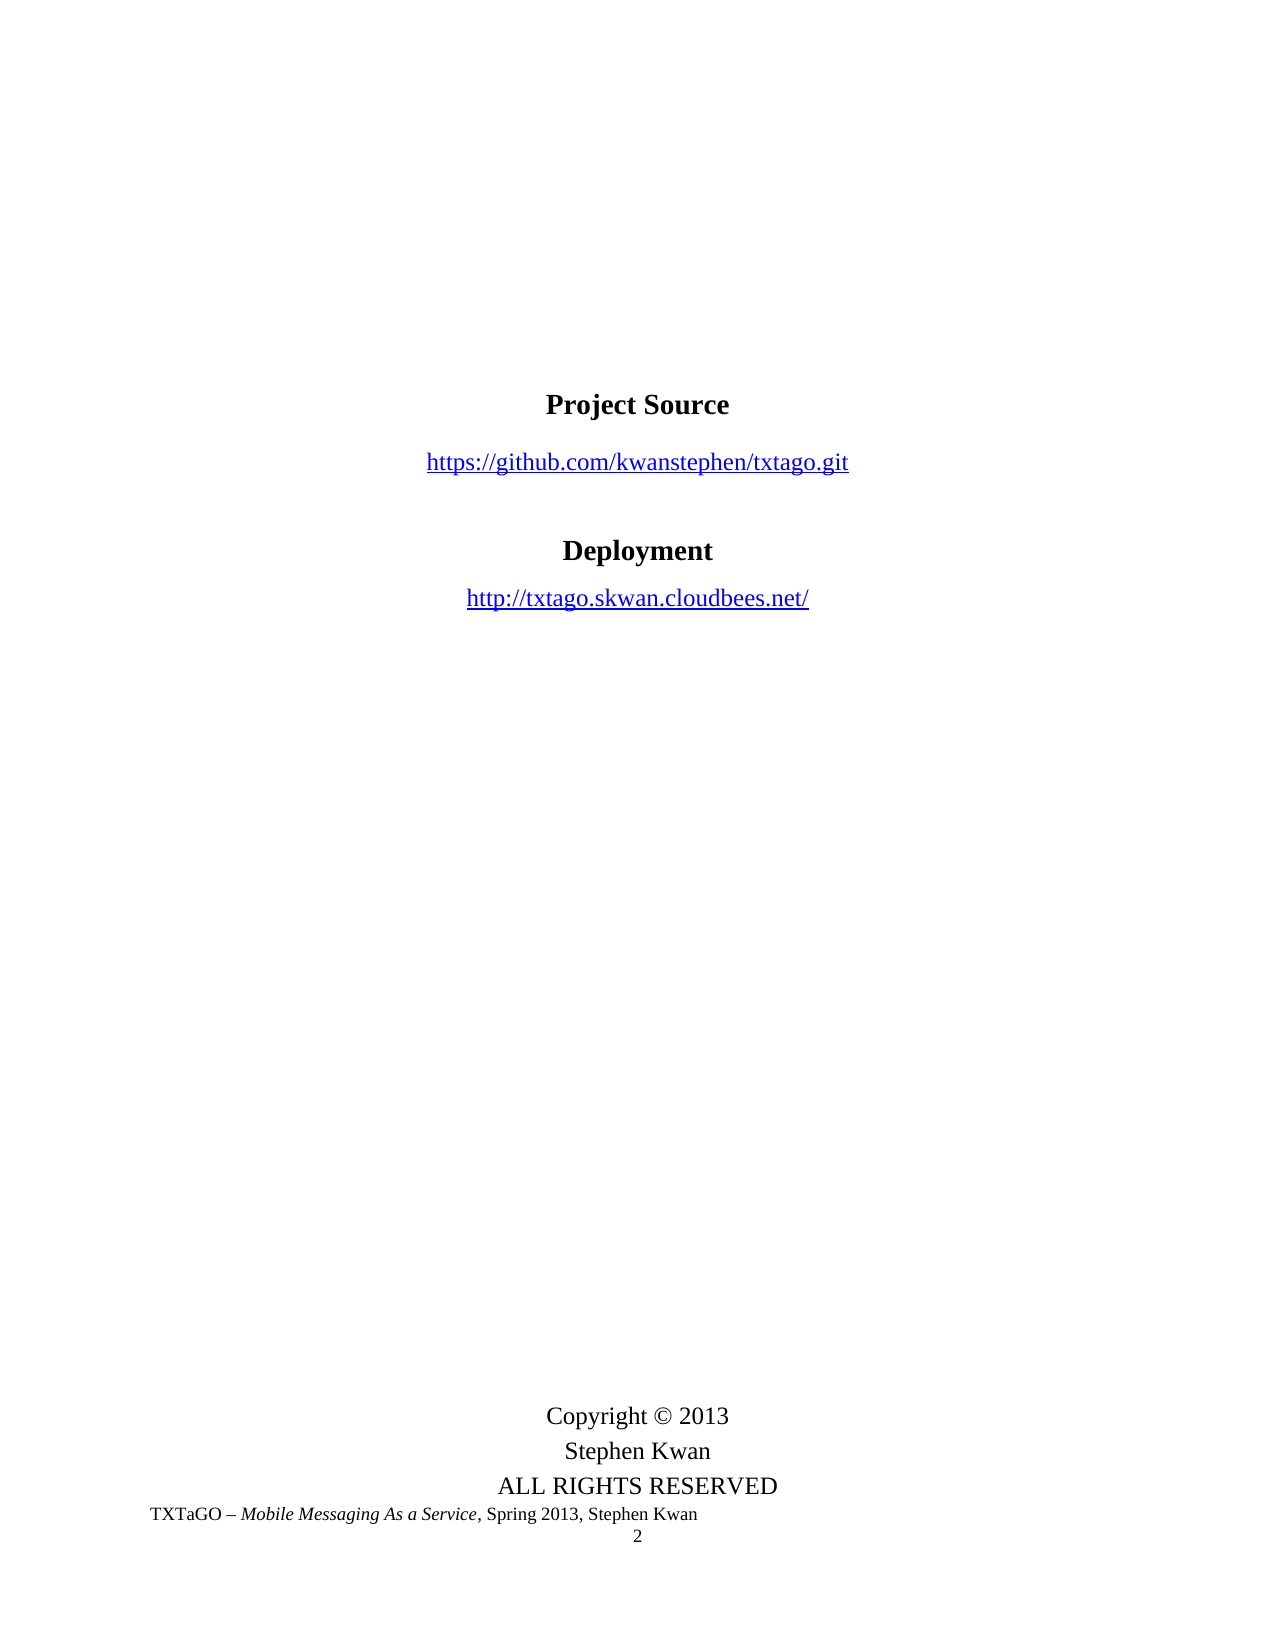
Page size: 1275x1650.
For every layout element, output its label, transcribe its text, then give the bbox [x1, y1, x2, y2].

table_cell ALL RIGHTS RESERVED [225, 1465, 1050, 1500]
text Project Source [150, 387, 1125, 421]
text Deployment [150, 533, 1125, 567]
text https://github.com/kwanstephen/txtago.git [150, 447, 1125, 476]
table_header Copyright © 2013 [225, 1395, 1050, 1430]
table_cell Stephen Kwan [225, 1430, 1050, 1465]
text http://txtago.skwan.cloudbees.net/ [150, 583, 1125, 612]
------------------------------
From the line containing "For every layout" down to the last line of the data above, copy every line exactly; leave out all other lines.

- ANSWER
For every layout element, output its label, transcribe its text, then give the bbox [x1, y1, x2, y2].

table_cell ALL RIGHTS RESERVED [225, 1465, 1050, 1500]
text Project Source [150, 387, 1125, 421]
text Deployment [150, 533, 1125, 567]
text https://github.com/kwanstephen/txtago.git [150, 447, 1125, 476]
table_header Copyright © 2013 [225, 1395, 1050, 1430]
table_cell Stephen Kwan [225, 1430, 1050, 1465]
text http://txtago.skwan.cloudbees.net/ [150, 583, 1125, 612]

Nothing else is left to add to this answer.